2. Roommates help stave off affordability challenges

While falling annual inventory levels are a challenge across all price points, affordable starter homes in particular are in very short supply yet demand remains high. Over the last decade, the share of households that have roommates has gone up from 5.6 percent to 6.6 percent, or about 8.3 million.

And a slew of new apps, like CoBuy and Nesterly, hope to pair up homebuyers to help them overcome affordability challenges through group homebuying.

3. Home selling slowdown due to tax reform bills

While no version of the Republican tax bill has been signed into law as of yet, both the House and Senate versions of the bill include changes to residency requirements for tax deductions.
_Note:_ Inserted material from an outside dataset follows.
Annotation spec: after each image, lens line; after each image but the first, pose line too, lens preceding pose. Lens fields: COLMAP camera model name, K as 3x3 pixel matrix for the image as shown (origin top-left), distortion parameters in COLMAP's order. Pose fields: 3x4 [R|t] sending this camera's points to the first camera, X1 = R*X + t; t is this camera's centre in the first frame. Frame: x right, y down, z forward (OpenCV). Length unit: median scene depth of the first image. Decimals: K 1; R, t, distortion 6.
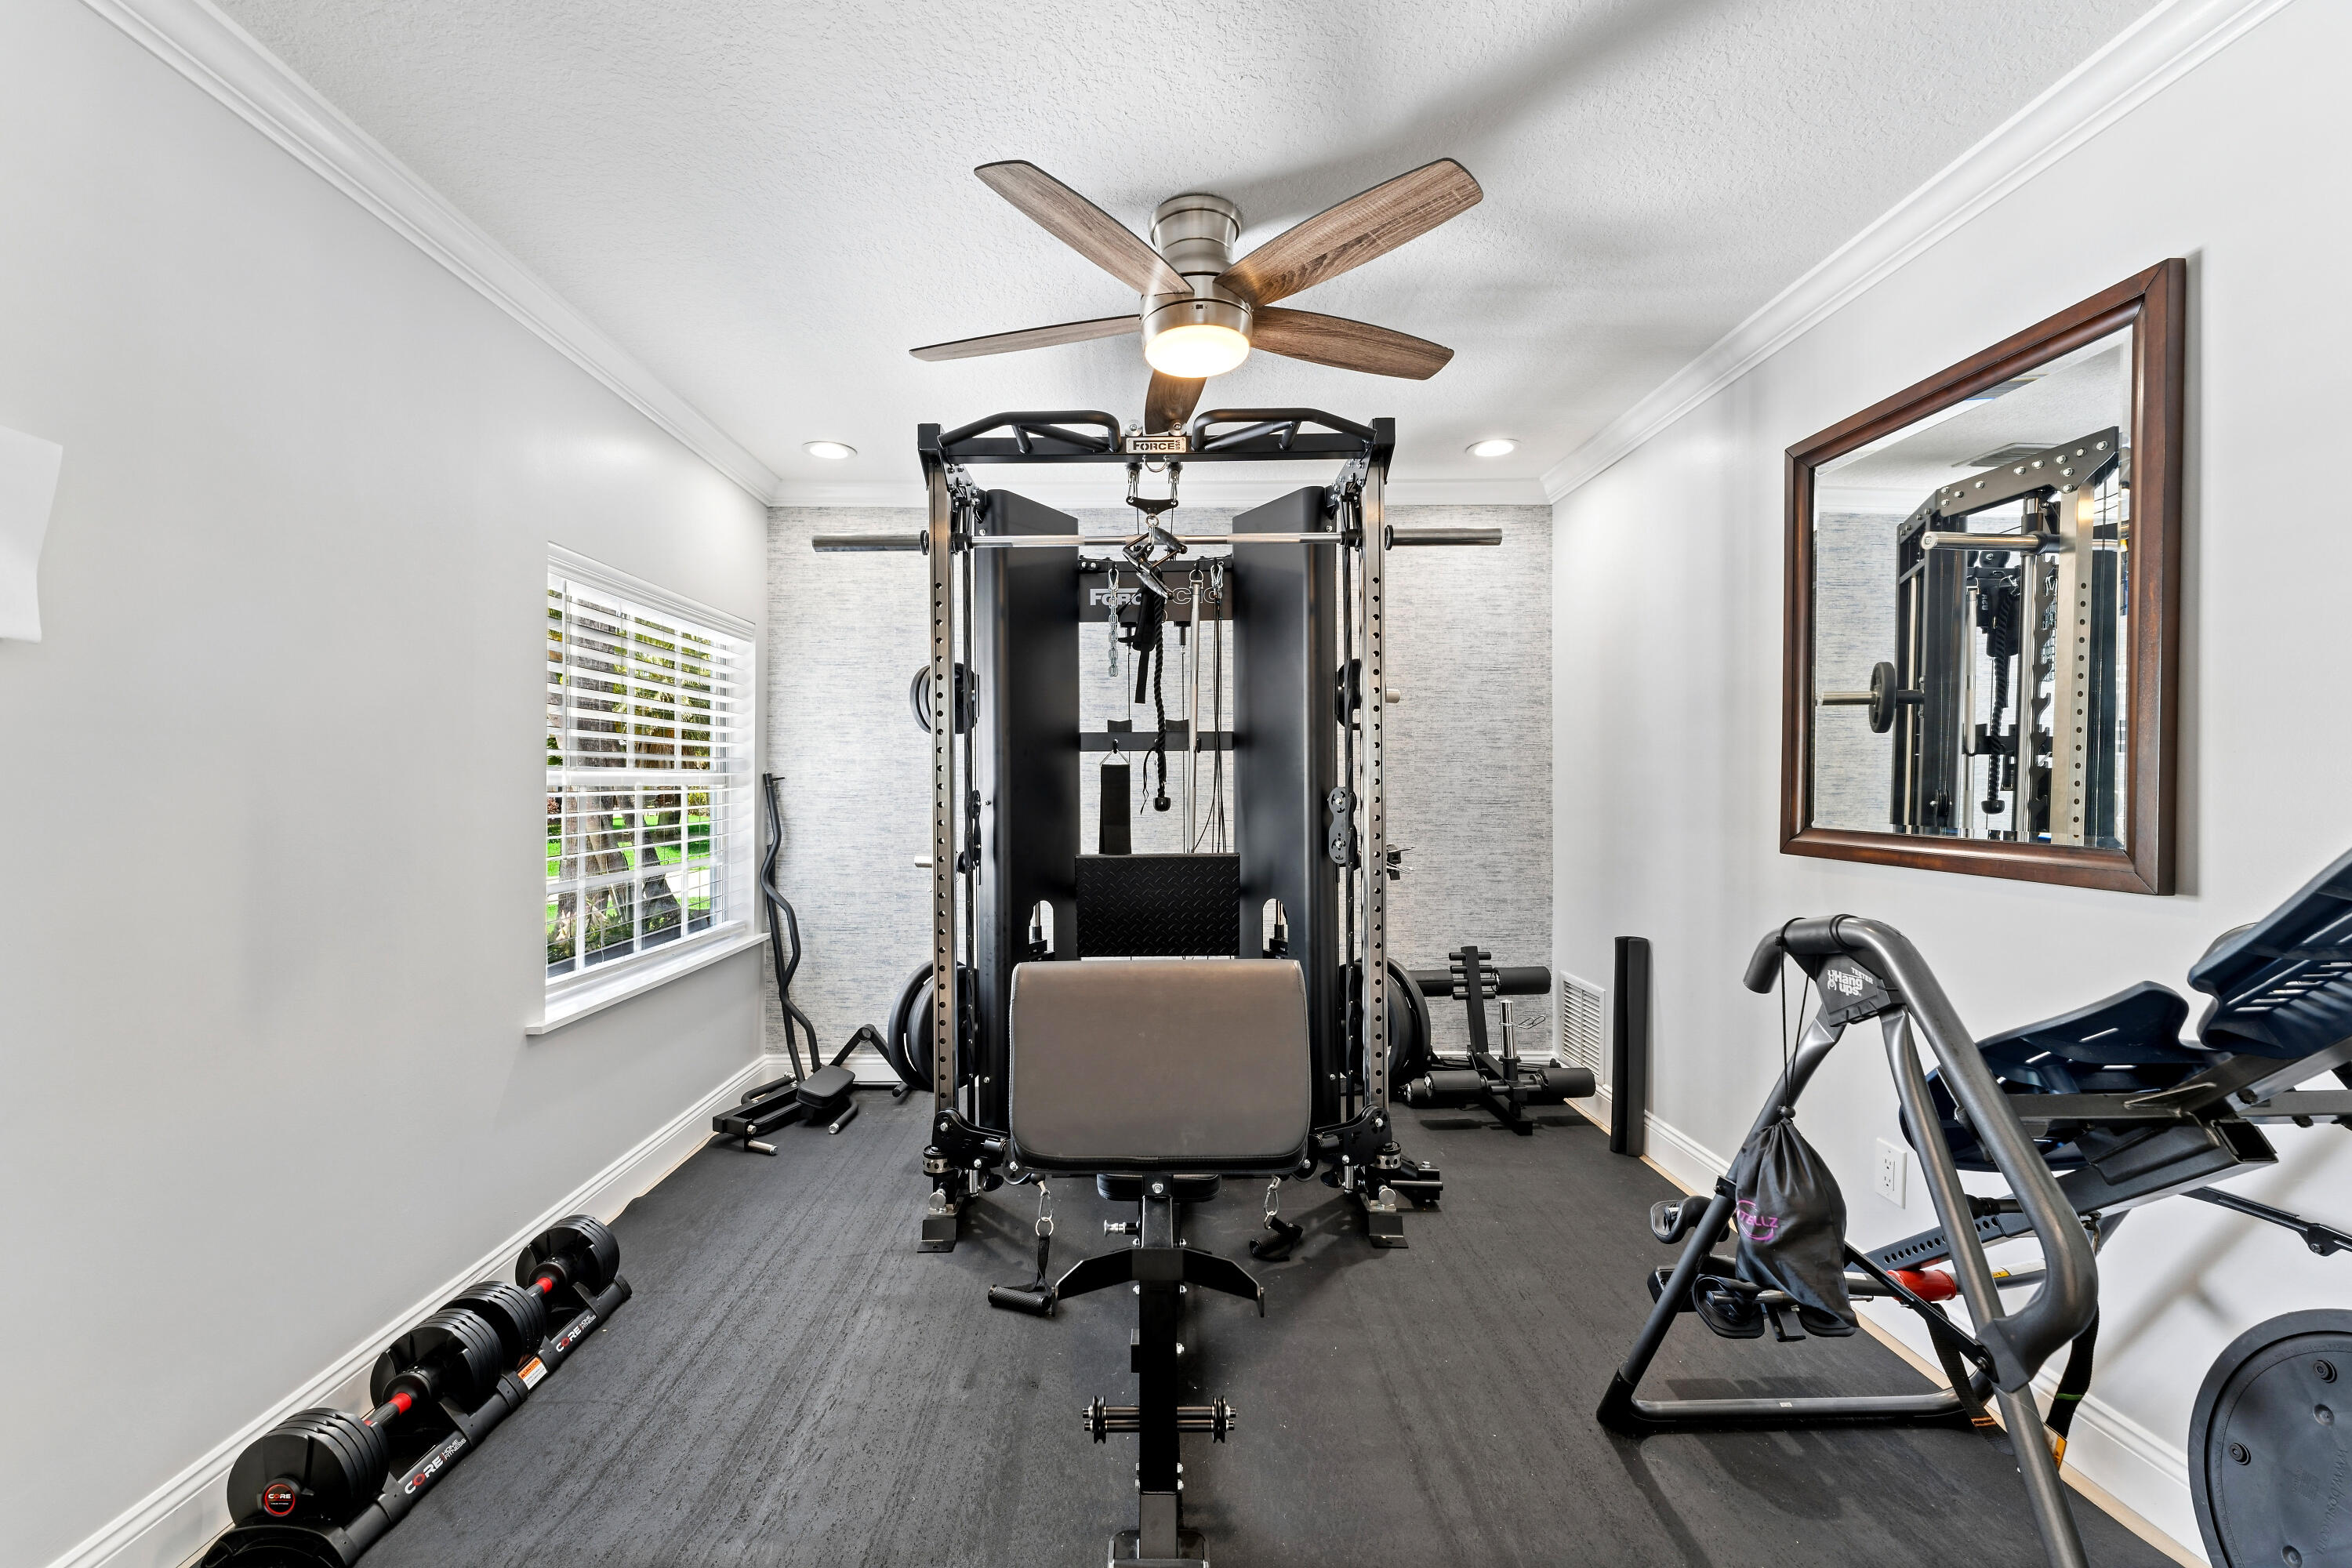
lens RADIAL K [[960.2, 0, 1179.6], [0, 960.2, 792.4], [0, 0, 1]] dist [0.001937, -0.000241]
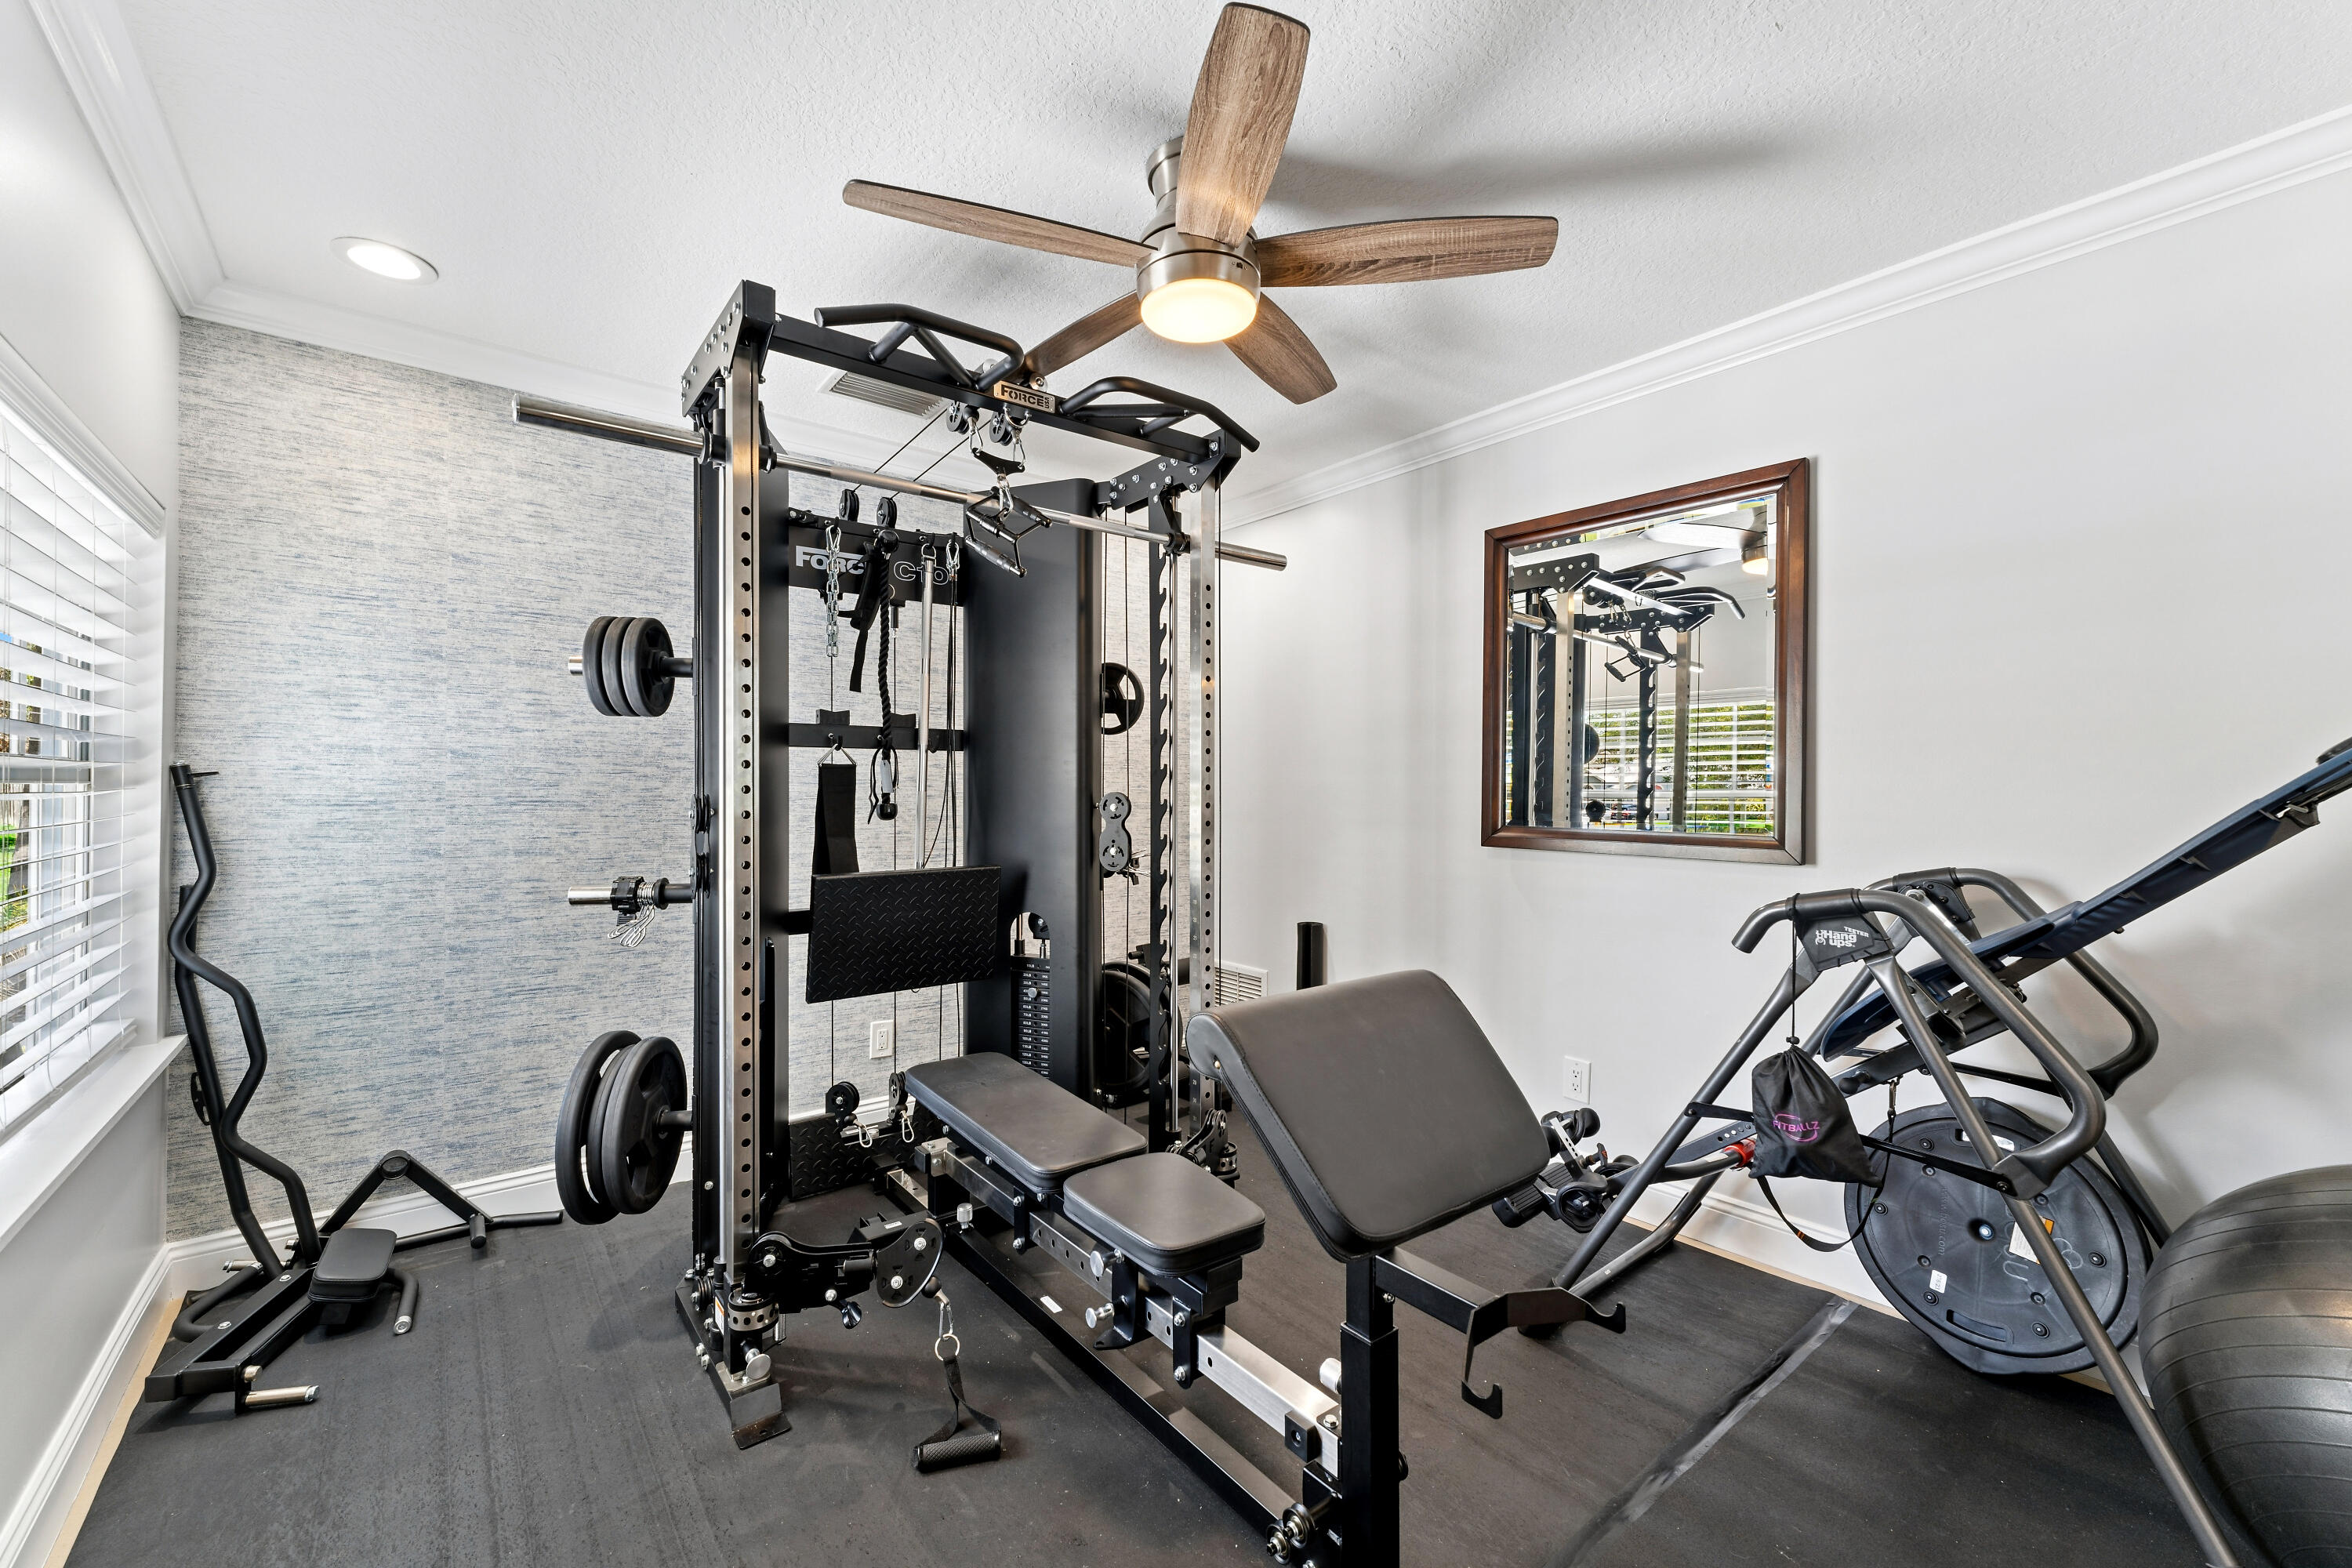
lens RADIAL K [[925.1, 0, 1173.2], [0, 925.1, 791.0], [0, 0, 1]] dist [0.004147, -0.000280]
pose [[0.796464, 0.005169, 0.604663, -0.313219], [-0.000987, 0.999973, -0.007248, -0.000071], [-0.604685, 0.005176, 0.796448, 0.190430]]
Previously, homeowners had to reside in a home two out of the previous five years to exclude a portion of the sale of the home from capital gains taxes.

However, the new bills bump that residency requirement up to five of the last eight years, which could in turn “incentivize some homeowners to stay in their homes longer.”
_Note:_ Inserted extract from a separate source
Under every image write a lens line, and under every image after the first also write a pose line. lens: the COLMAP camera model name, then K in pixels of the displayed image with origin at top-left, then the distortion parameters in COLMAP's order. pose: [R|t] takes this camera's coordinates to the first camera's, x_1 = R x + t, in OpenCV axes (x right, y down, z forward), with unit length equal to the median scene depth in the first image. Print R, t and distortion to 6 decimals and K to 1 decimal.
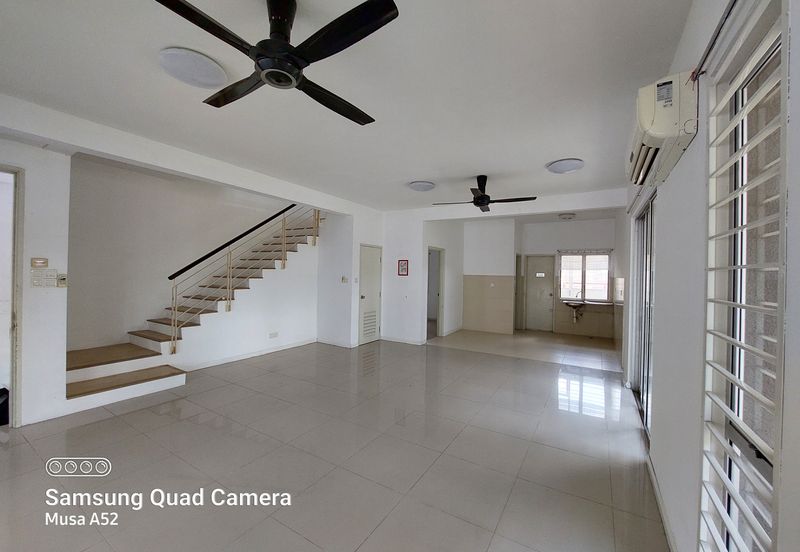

4. Growth in urban suburbs

Wealthier Millennials are predicted to be on the move in droves to more “urban suburban” areas — places that offer short commutes into neighboring cities, with high levels of bikeability and walkability, and access to quality schools.

Garden City, NY and East Meadow, NY made the shortlist of 10 “urban suburban” areas to watch in 2018.

5. Homes selling faster

Some 25 percent of homes sold in two weeks or less in 2017 during “peak buying season” while 20 percent sold in a week or less.

With inventory levels remaining low, especially in the lower end of the market, Richardson expects this trend to continue into 2018. In fact, it expects homes to move even quicker next year with pent-up demand heating up.

6. Homebuyers flee high tax states

State and local tax (SALT) income and property tax deductions help keep homeowners in their homes. States like New York, New Jersey, and California could see an exodus of homeowners if SALT deductions were eliminated.

In a recent survey of 900 homebuyers, nearly a third of respondents said they would move to another state if they could no longer deduct SALT income and property taxes.

7. Rising mortgage payments

Over the next year, the 30-year mortgage rate is expected to increase from 4.3 percent to 4.5 percent. At the same time, home prices are expected to rise as much as 6 percent. This means homebuyers will be paying more on their mortgage payments for the same home in 2018.

Monthly payments of principal and interest rose 13 percent in 2017 compared to a year ago, says Richardson in the report. An increase of as high as 20 percent could be possible in 2018.